Les mêmes métiers, les mêmes horaires, mais des salaires différents
Un Ségur de la santé qui créerait de profondes injustices dans certains établissements de santé du département. C'est notamment le cas à la maison d'accueil spécialisé de Roquetaillade. Les explications de Gérôme Guillot, représentant du personnel et secrétaire de la CGT à Roquetaillade.

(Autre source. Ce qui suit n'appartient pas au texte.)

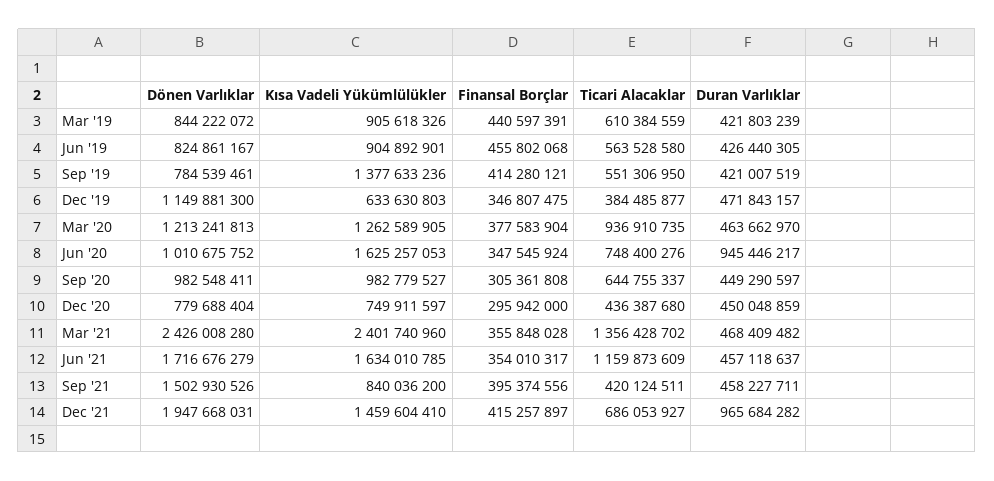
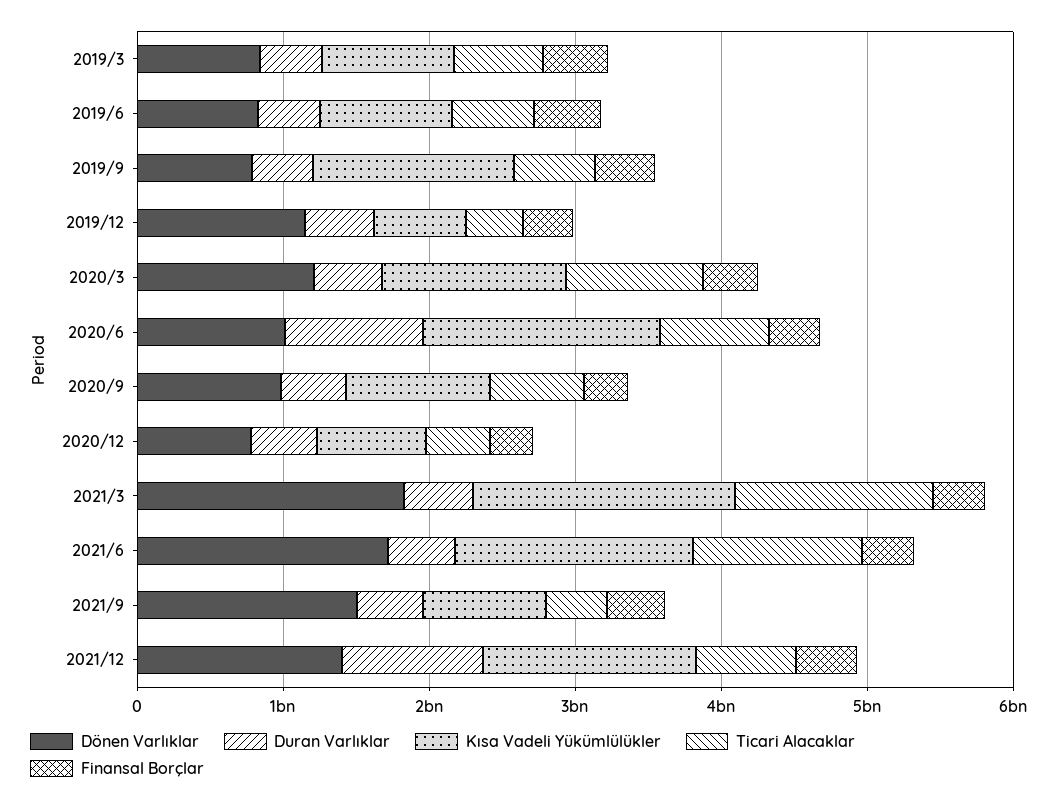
  {
    "Dönen Varlıklar": {
      "Mar '19": 844222072,
      "Jun '19": 824861167,
      "Sep '19": 784539461,
      "Dec '19": 1149881300,
      "Mar '20": 1213241813,
      "Jun '20": 1010675752,
      "Sep '20": 982548411,
      "Dec '20": 779688404,
-     "Mar '21": 2426008280,
+     "Mar '21": 1800000000,
      "Jun '21": 1716676279,
      "Sep '21": 1502930526,
-     "Dec '21": 1947668031
+     "Dec '21": 1400000000
    },
    "Kısa Vadeli Yükümlülükler": {
      "Mar '19": 905618326,
      "Jun '19": 904892901,
      "Sep '19": 1377633236,
      "Dec '19": 633630803,
      "Mar '20": 1262589905,
      "Jun '20": 1625257053,
      "Sep '20": 982779527,
      "Dec '20": 749911597,
-     "Mar '21": 2401740960,
+     "Mar '21": 1800000000,
      "Jun '21": 1634010785,
      "Sep '21": 840036200,
      "Dec '21": 1459604410
    },
    "Finansal Borçlar": {
      "Mar '19": 440597391,
      "Jun '19": 455802068,
      "Sep '19": 414280121,
      "Dec '19": 346807475,
      "Mar '20": 377583904,
      "Jun '20": 347545924,
      "Sep '20": 305361808,
      "Dec '20": 295942000,
      "Mar '21": 355848028,
      "Jun '21": 354010317,
      "Sep '21": 395374556,
      "Dec '21": 415257897
    },
    "Ticari Alacaklar": {
      "Mar '19": 610384559,
      "Jun '19": 563528580,
      "Sep '19": 551306950,
      "Dec '19": 384485877,
      "Mar '20": 936910735,
      "Jun '20": 748400276,
      "Sep '20": 644755337,
      "Dec '20": 436387680,
      "Mar '21": 1356428702,
      "Jun '21": 1159873609,
      "Sep '21": 420124511,
      "Dec '21": 686053927
    },
    "Duran Varlıklar": {
      "Mar '19": 421803239,
      "Jun '19": 426440305,
      "Sep '19": 421007519,
      "Dec '19": 471843157,
      "Mar '20": 463662970,
      "Jun '20": 945446217,
      "Sep '20": 449290597,
      "Dec '20": 450048859,
      "Mar '21": 468409482,
      "Jun '21": 457118637,
      "Sep '21": 458227711,
      "Dec '21": 965684282
    }
  }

Des directeurs d’établissements sociaux et médico-sociaux également dans la rue
Dans leur combat, les oubliés du Ségur peuvent compter sur un soutien de poids, celui de directeurs de structures sociales et médico-sociale. Ils étaient plusieurs à se mobiliser ce matin devant l'hôtel du département pour apporter leur soutien à leurs salariés. C'est le cas de Laurent Viallex, directeur du foyer Louise de Marillac d’Auch.
"Ce qui nous pousse à nous mobiliser aujourd’hui c’est les conditions de travail de nos équipes. On a aujourd'hui un nombre de démissions record, avec des grosses difficultés de recrutement, ce qui met en péril les enjeux d’accompagnement des enfants. Il y a un besoin urgent de valoriser les postes d’internat et la valeur du point indiciaire."
Le conseil départemental écrit au gouvernement
Une délégation a été reçue dans la matinée par les vice-présidentes du Conseil départemental Céline Salles et Charlette Boué. A l’issue de la réunion, le Président du Conseil départemental du Gers, Philippe Martin, s’est engagé à écrire au Premier ministre gersois, Jean Castex, comme il avait déjà fait il y a quelques mois, pour alerter sur la situation et réclamer le versement de la prime aux personnels oubliés.